■ **TASK STATEMENT**
Copy the interpretive process text below between "AGM constrains the" and "Operational Consequence (Event-Internal)", inclusive, changing "prohibited" to "forbidden".

■ **TEXT BLOCK**
The Interpretive Process

The interpretive process specifies how meaning becomes action-governing inside a system.

Meaning does not govern behavior simply because it exists, is believed, or is articulated. Meaning governs action only when it becomes binding under constraint and authority conditions. This page formalizes the full end-to-end process by which interpretation activates, binds, routes action, persists (or not), and reopens when determinacy fails.

The process is structural, not psychological.
It applies across human, organizational, institutional, and non-human systems wherever action must be routed under constraint.

Canonical Process Description

The interpretive process unfolds in distinct phases.

A. Event Activation

1. Interpretive Jurisdiction Activation

An interpretive event activates when a reference condition becomes decision-relevant within an admissible system boundary.

Interpretive jurisdiction fixes:

  • whose interpretation counts

  • under what authority binding is possible

  • which system is responsible for action

Jurisdiction is a precondition for binding. Without jurisdiction, interpretation may occur, but obligation cannot.

B. Pre-Binding Operations (Event-Internal)

2. Interpretive Dynamics

The system generates and evaluates multiple interpretive candidates.

  • candidates compete for commitment

  • variability is preserved

  • no obligation exists

  • no action is yet required

Interpretive dynamics regulate candidate evaluation under constraint, not response selection.

3. Constraint Dominance

(Law of Constraint Dominance)

Constraint reaches a level at which continued deferral is no longer viable under the operative reference conditions.

  • the cost of delay exceeds the cost of commitment

  • interpretation must resolve to a governing candidate even when information is incomplete

Constraint dominance necessitates binding but does not select a candidate.

4. Transition Forces (β₆ / γ₆)

As binding approaches, transition forces act on interpretive variability:

  • β₆ (Transition Drivers) compress variability and accelerate threshold crossing

  • γ₆ (Transition Stabilizers) preserve variability, soften threshold crossing, and increase reversibility near threshold

Transition forces shape commitment timing and reversibility, not candidate identity.

C. Governance Hinge (Event-Internal)

5. Binding

Binding is the hinge of the process.

A single interpretive candidate becomes action-relevant within the event.

  • obligation appears

  • alternatives are excluded from governing status

  • meaning acquires force

Binding does not imply legitimacy, event closure, or persistence across time.

6. Regime (Authority Condition)

At binding, meaning governs under an authority condition (regime).

Two regime states are possible:

  • PCMR — Post-Closure Meaning Regime
    binding under legitimate (de jure) authority conditions

  • DMR — De Facto Meaning Regime
    binding without legitimate authority, despite action occurring

Regime is a governance classification, not a temporal one. It is operative at binding and is not produced by crystallization or persistence.

7. Action-Governing Meaning (AGM)

Once bound, meaning becomes action-governing within the active interpretive event.

AGM constrains the response space by specifying what is:

  • permitted

  • required

  • deferred

  • prohibited

AGM is the force-bearing state of meaning.

D. Operational Consequence (Event-Internal)

8. Response Routing

Response routing is the event-internal operation by which AGM is mapped to an authorized response pathway.

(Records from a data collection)

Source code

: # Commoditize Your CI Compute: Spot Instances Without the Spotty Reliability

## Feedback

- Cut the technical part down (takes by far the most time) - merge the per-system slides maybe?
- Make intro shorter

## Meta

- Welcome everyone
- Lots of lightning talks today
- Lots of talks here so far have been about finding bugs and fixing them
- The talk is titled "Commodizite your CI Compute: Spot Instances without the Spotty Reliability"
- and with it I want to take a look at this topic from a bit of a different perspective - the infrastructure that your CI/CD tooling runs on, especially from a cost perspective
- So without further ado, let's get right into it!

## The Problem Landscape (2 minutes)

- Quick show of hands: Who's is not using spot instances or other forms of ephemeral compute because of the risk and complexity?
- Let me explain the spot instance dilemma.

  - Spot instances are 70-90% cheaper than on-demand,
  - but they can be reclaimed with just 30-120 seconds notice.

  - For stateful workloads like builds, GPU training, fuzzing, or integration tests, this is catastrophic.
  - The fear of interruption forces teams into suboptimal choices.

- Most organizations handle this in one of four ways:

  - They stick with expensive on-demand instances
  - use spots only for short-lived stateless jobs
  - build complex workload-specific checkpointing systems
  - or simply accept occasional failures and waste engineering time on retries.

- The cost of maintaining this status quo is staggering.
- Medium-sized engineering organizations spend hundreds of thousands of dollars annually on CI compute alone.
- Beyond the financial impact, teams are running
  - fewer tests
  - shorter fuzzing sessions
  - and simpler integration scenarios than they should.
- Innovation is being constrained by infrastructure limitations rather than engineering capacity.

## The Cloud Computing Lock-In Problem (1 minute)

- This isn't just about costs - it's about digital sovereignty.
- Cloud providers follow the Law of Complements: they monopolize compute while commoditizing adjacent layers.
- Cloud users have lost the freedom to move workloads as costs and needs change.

■ **SOLUTION**
AGM constrains the response space by specifying what is:

  • permitted

  • required

  • deferred

  • forbidden

AGM is the force-bearing state of meaning.

D. Operational Consequence (Event-Internal)